▶ **Exercise**:
Would you transcribe the records below from the line with "### Hi there 👋" to the line with "This project follows", ends included, exactly and with nothing more, leaving the pictures out?

▶ **Records shown**:
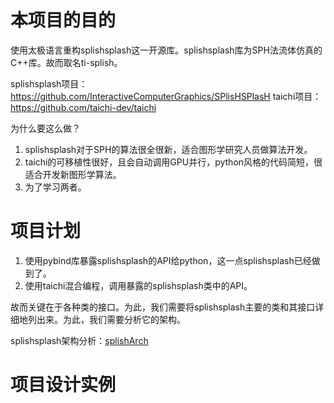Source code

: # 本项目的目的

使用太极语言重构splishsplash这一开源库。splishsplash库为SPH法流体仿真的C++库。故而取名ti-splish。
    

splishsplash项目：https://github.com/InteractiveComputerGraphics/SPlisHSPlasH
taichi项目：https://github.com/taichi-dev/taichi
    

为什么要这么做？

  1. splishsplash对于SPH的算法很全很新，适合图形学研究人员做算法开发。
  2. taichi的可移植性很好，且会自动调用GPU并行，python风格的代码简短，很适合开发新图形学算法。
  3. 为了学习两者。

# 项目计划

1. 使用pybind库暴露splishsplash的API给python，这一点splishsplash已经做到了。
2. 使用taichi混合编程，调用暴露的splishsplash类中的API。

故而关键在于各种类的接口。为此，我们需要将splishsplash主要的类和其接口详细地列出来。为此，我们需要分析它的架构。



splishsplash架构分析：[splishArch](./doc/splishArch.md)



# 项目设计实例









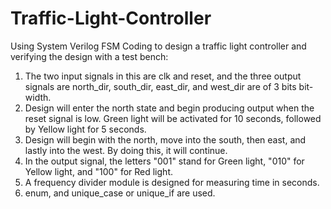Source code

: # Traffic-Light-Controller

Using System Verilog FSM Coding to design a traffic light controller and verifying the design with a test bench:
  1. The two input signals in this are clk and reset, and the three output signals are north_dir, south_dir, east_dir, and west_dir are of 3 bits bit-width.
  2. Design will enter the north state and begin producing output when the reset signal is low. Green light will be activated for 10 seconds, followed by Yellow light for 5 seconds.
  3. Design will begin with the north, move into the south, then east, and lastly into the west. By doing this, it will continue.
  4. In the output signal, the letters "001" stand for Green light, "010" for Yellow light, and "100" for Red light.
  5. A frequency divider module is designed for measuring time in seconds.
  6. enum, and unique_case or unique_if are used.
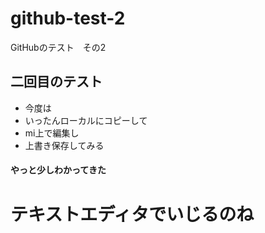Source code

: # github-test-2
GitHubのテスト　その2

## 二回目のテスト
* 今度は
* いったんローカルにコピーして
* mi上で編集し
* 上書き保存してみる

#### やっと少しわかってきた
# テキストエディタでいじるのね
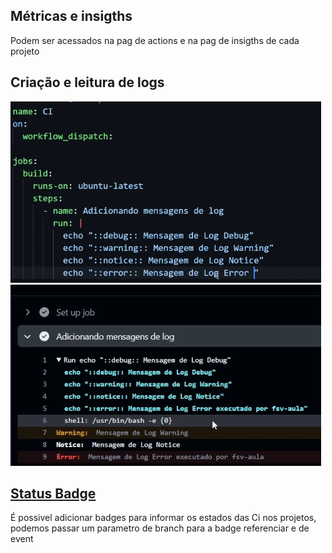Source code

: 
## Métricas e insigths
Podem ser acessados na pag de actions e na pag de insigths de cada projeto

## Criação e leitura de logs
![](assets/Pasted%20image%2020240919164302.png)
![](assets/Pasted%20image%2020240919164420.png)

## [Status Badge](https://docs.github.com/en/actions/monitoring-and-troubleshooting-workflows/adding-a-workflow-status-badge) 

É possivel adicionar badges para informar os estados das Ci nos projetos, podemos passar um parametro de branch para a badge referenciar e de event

---

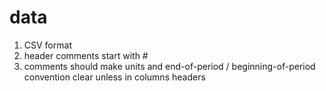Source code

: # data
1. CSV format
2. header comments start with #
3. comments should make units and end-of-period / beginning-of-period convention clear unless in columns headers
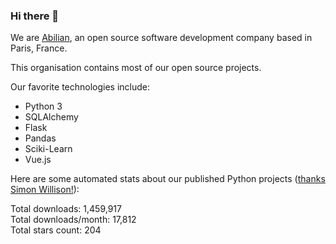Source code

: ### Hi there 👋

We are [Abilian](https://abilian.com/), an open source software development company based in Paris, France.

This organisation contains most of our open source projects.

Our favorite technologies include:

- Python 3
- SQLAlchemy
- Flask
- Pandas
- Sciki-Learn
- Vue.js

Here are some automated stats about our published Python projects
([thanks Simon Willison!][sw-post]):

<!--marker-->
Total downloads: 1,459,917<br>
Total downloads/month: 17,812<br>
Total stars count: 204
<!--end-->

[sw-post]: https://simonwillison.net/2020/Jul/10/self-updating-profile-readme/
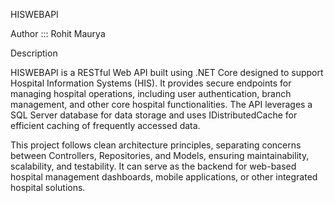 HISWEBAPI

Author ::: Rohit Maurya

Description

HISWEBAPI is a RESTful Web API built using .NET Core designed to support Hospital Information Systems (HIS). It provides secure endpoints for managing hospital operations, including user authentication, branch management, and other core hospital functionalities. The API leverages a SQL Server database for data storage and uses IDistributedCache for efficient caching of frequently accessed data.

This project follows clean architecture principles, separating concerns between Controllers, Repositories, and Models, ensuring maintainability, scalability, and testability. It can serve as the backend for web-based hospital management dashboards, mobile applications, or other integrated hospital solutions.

▶ **Solution for this task**:
: ### Hi there 👋

We are [Abilian](https://abilian.com/), an open source software development company based in Paris, France.

This organisation contains most of our open source projects.

Our favorite technologies include:

- Python 3
- SQLAlchemy
- Flask
- Pandas
- Sciki-Learn
- Vue.js

Here are some automated stats about our published Python projects
([thanks Simon Willison!][sw-post]):

<!--marker-->
Total downloads: 1,459,917<br>
Total downloads/month: 17,812<br>
Total stars count: 204
<!--end-->

[sw-post]: https://simonwillison.net/2020/Jul/10/self-updating-profile-readme/
 HISWEBAPI

Author ::: Rohit Maurya

Description

HISWEBAPI is a RESTful Web API built using .NET Core designed to support Hospital Information Systems (HIS). It provides secure endpoints for managing hospital operations, including user authentication, branch management, and other core hospital functionalities. The API leverages a SQL Server database for data storage and uses IDistributedCache for efficient caching of frequently accessed data.

This project follows clean architecture principles, separating concerns between Controllers, Repositories, and Models, ensuring maintainability, scalability, and testability. It can serve as the backend for web-based hospital management dashboards, mobile applications, or other integrated hospital solutions.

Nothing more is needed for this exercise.